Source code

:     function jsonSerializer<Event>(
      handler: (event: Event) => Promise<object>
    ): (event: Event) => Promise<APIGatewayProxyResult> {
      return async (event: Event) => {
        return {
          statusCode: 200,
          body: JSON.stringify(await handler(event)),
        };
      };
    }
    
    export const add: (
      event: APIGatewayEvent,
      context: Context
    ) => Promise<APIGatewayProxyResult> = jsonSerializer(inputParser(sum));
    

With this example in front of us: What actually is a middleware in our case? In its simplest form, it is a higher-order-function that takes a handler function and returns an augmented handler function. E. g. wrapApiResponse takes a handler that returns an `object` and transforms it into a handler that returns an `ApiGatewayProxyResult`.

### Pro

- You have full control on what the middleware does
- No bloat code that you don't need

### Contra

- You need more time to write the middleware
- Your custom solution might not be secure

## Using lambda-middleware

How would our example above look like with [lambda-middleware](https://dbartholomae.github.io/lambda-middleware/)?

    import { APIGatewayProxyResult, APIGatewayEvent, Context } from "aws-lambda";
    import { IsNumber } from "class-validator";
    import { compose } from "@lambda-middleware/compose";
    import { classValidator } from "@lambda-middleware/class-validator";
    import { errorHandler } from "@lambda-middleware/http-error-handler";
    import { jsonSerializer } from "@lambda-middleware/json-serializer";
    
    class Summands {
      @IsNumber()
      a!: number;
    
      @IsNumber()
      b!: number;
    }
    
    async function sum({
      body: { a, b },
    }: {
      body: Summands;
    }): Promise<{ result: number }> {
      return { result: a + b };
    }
········
Task details | Count the lines of the data that contain the word "import", and give only that number.

Response area | 6